1 V/ Ad te Domine clamabo, Deus meus, ne sileas a me : ne quando taceas a me , et assimilabor descendentibus in lacum
(Ps 27, 8-9, 1))
Le texte latin de l’introït emprunte aux deux grandes versions latines des psaumes qui ont servi à composer les pièces grégoriennes : Gallican et
Romain
Et extolle illos (« et élève-les - prends-les sur tes épaules ») a été supprimé mais appartient aux deux versions. Notre introït ne retient donc pas cette belle image du pasteur qui porte ses brebis. Dans sa lecture christologique le compositeur de l’introït a voulu retenir en priorité l’image triomphale de la force du Dieu qui sauve par son Christ.
« Nous en sommes ici en présence d’un Te Deum et l’on ne saurait oublier, du reste, que Ps 27,9 est le premier des versets de la stichologie additionnelle du Te Deum liturgique ». (F. Cassingéna-Trévedy, op. cit. p. 59)
Le Te Deum est un chant de victoire chanté dans de grandes occasions.
Cette acclamation collective (Ps 27, 8-9) tout à fait en lien avec le chant communautaire de l’introït qui marque l’entrée dans le sanctuaire (cf. Ps 27, 2) est suivie du verset chanté par un soliste qui est justement le premier verset du psaume 27 où le psalmiste s’exprime personnellement.
Pour affirmer encore plus le caractère triomphal de la force divine le deuxième volet du triptyque de Ps 27 (3-5) qui met en relief l’iniquité criminelle d’hommes au double langage n’est pas retenu ; terrassés, ils sont comme devenus hors de propos : que Dieu les renverse et jamais ne les relève ! (Ps 27, 5)
La mélodie grégorienne
Dominus fortitudo plebis suae
L’intonation tranquille la-do-ré sur Dominus est caractéristique du 2ème mode. Fortitudo s’enroule tel un ressort autour de cette corde en s’appuyant sur le do en deux valeurs appuyées pour rebondir sur le fa, corde principale : la force divine (fortitudo) se communique avec énergie au peuple (plebis).
et protector salutarium Christi sui est
Ici le ré dialogue plus à égalité avec le fa en particulier dans salutarium (qui sauve) mot bien mis en valeur par des broderies légères : deux porrectus flexus (fa-mi-fa-ré) rapides (marqués celeriter) sur salutarium. Nous retrouvons l’élan de la quarte do-fa passant cette fois par le ré (Christi) et aussi le mi (sui) ; les deux arches constituées par Christi et sui constituent deux élans de tendre douceur. Est conclut symétriquement (ré-do-la) par rapport à l’intonation (do-ré-la) formant ainsi inclusion : la force du Dieu qui sauve.

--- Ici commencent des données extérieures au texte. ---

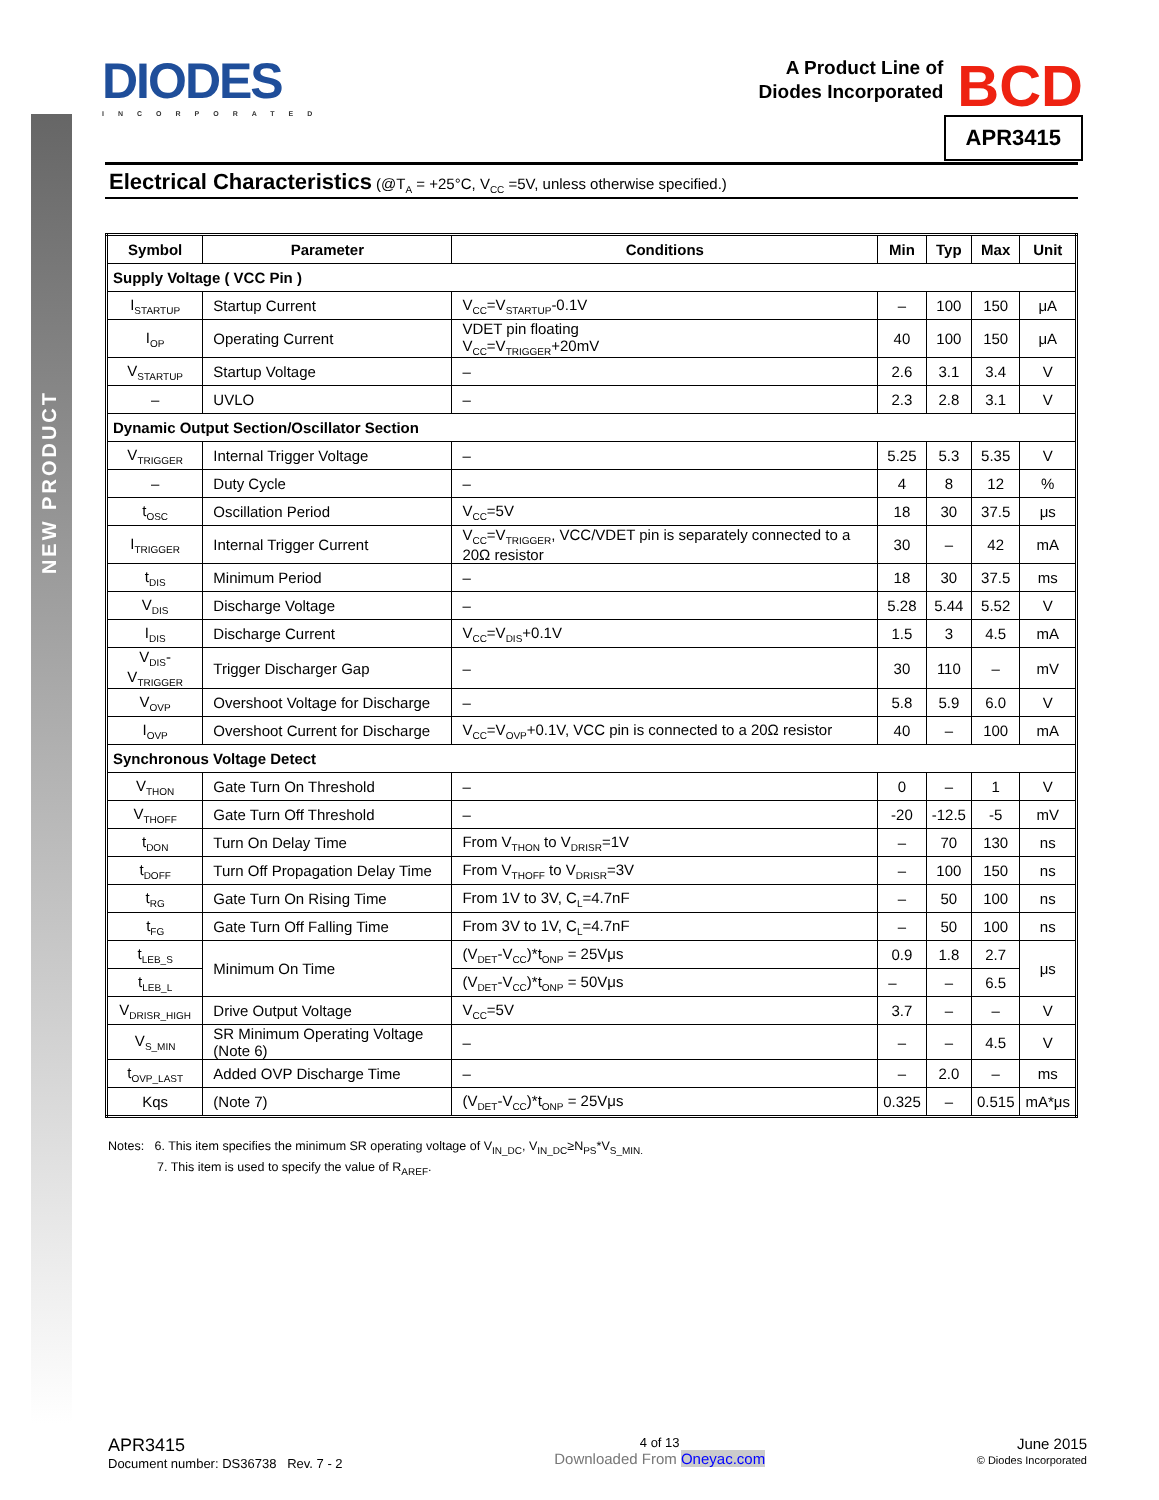NEW PRODUCT
DIODES
INCORPORATED
A Product Line of
Diodes Incorporated
BCD
APR3415
Electrical Characteristics (@T<sub>A</sub> = +25°C, V<sub>CC</sub> =5V, unless otherwise specified.)
| Symbol | Parameter | Conditions | Min | Typ | Max | Unit |
| --- | --- | --- | --- | --- | --- | --- |
| Supply Voltage ( VCC Pin ) | | | | | | |
| I<sub>STARTUP</sub> | Startup Current | V<sub>CC</sub>=V<sub>STARTUP</sub>-0.1V | – | 100 | 150 | μA |
| I<sub>OP</sub> | Operating Current | VDET pin floating V<sub>CC</sub>=V<sub>TRIGGER</sub>+20mV | 40 | 100 | 150 | μA |
| V<sub>STARTUP</sub> | Startup Voltage | – | 2.6 | 3.1 | 3.4 | V |
| – | UVLO | – | 2.3 | 2.8 | 3.1 | V |
| Dynamic Output Section/Oscillator Section | | | | | | |
| V<sub>TRIGGER</sub> | Internal Trigger Voltage | – | 5.25 | 5.3 | 5.35 | V |
| – | Duty Cycle | – | 4 | 8 | 12 | % |
| t<sub>OSC</sub> | Oscillation Period | V<sub>CC</sub>=5V | 18 | 30 | 37.5 | μs |
| I<sub>TRIGGER</sub> | Internal Trigger Current | V<sub>CC</sub>=V<sub>TRIGGER</sub>, VCC/VDET pin is separately connected to a 20Ω resistor | 30 | – | 42 | mA |
| t<sub>DIS</sub> | Minimum Period | – | 18 | 30 | 37.5 | ms |
| V<sub>DIS</sub> | Discharge Voltage | – | 5.28 | 5.44 | 5.52 | V |
| I<sub>DIS</sub> | Discharge Current | V<sub>CC</sub>=V<sub>DIS</sub>+0.1V | 1.5 | 3 | 4.5 | mA |
| V<sub>DIS</sub>-V<sub>TRIGGER</sub> | Trigger Discharger Gap | – | 30 | 110 | – | mV |
| V<sub>OVP</sub> | Overshoot Voltage for Discharge | – | 5.8 | 5.9 | 6.0 | V |
| I<sub>OVP</sub> | Overshoot Current for Discharge | V<sub>CC</sub>=V<sub>OVP</sub>+0.1V, VCC pin is connected to a 20Ω resistor | 40 | – | 100 | mA |
| Synchronous Voltage Detect | | | | | | |
| V<sub>THON</sub> | Gate Turn On Threshold | – | 0 | – | 1 | V |
| V<sub>THOFF</sub> | Gate Turn Off Threshold | – | -20 | -12.5 | -5 | mV |
| t<sub>DON</sub> | Turn On Delay Time | From V<sub>THON</sub> to V<sub>DRISR</sub>=1V | – | 70 | 130 | ns |
| t<sub>DOFF</sub> | Turn Off Propagation Delay Time | From V<sub>THOFF</sub> to V<sub>DRISR</sub>=3V | – | 100 | 150 | ns |
| t<sub>RG</sub> | Gate Turn On Rising Time | From 1V to 3V, C<sub>L</sub>=4.7nF | – | 50 | 100 | ns |
| t<sub>FG</sub> | Gate Turn Off Falling Time | From 3V to 1V, C<sub>L</sub>=4.7nF | – | 50 | 100 | ns |
| t<sub>LEB_S</sub> | Minimum On Time | (V<sub>DET</sub>-V<sub>CC</sub>)*t<sub>ONP</sub> = 25Vμs | 0.9 | 1.8 | 2.7 | μs |
| t<sub>LEB_L</sub> | | (V<sub>DET</sub>-V<sub>CC</sub>)*t<sub>ONP</sub> = 50Vμs | – | – | 6.5 | |
| V<sub>DRISR_HIGH</sub> | Drive Output Voltage | V<sub>CC</sub>=5V | 3.7 | – | – | V |
| V<sub>S_MIN</sub> | SR Minimum Operating Voltage (Note 6) | – | – | – | 4.5 | V |
| t<sub>OVP_LAST</sub> | Added OVP Discharge Time | – | – | 2.0 | – | ms |
| Kqs | (Note 7) | (V<sub>DET</sub>-V<sub>CC</sub>)*t<sub>ONP</sub> = 25Vμs | 0.325 | – | 0.515 | mA*μs |
Notes: 6. This item specifies the minimum SR operating voltage of V<sub>IN_DC</sub>, V<sub>IN_DC</sub>≥N<sub>PS</sub>*V<sub>S_MIN.</sub>
7. This item is used to specify the value of R<sub>AREF</sub>.
APR3415
Document number: DS36738 Rev. 7 - 2
4 of 13
Downloaded From Oneyac.com
June 2015
© Diodes Incorporated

Salvum fac populum tuum, Domine
Nous retrouvons l’intonation la-do-ré pour débuter cette deuxième partie avec broderie au mi (salvum) ou identique (populum). Fac mot important (« fais le salut de ton peuple »), bref mais développé en tierces consécutives comme une déploration (ré-fa, fa-ré, mi-do, do-la). Fac s’enchaîne directement avec salvum (deux notes appuyées, ici tractulus) et forme une arche. La dominante fa va prendre ensuite toute son importance de corde principale.
et benedic hereditati tuae
Nous retrouvons l’élan do-ré-fa (et benedic). Le rappel au Seigneur qu’il doit bénir son héritage (peuple de l’Alliance) est vigoureux : deux tristropha (trois mêmes notes consécutives et appuyées) sur la corde fa (hereditati), relancées par un pes quadratus lui aussi appuyé (ré-fa : hereditati) ; le pes quadratus final do-mi s’enchaîne avec celui, mi-sol, (épisémé) de tuae soulignant lui aussi toute l’éloquence de cette supplication. Cet intervalle mi-sol introduit comme un apaisement après cette affirmation répétée et vigoureuse de la tierce ré-fa.
et rege eos, et extolle eos usque in saeculum.
Nous retrouvons cette tierce mi-sol où le sol est puissant et constitue l’apex (sommet) de la pièce : cette gouvernance du peuple s’exerce d’en haut. La corde principale fa reprend de l’importance avec une distropha (deux mêmes notes consécutives et appuyées) sur eos (« les ») et une bivirga épisémée (deux mêmes notes consécutives allongées) sur usque (« jusqu’à ») mettant l’accent sur ces mots. Saeculum se pose en une délicate broderie sur ré note finale caractéristique du 2ème mode.
Comme interprétation j’ai choisi
- Par un soliste avec le défilement de la mélodie : https://www.youtube.com/watch?v=rqZhxDa3TEY
- Par le chœur des moines bénédictins de l'abbaye Notre-Dame de Triors: https://www.youtube.com/watch?v=WjyGXcxxCoA
Bibliographie
- François Cassingéna-Trévedy, « Chante et marche, les Introïts III », Ed. Ad Solem, 2014. Le lecteur désireux d’approfondir se reportera bien sûr à ce livre très complet.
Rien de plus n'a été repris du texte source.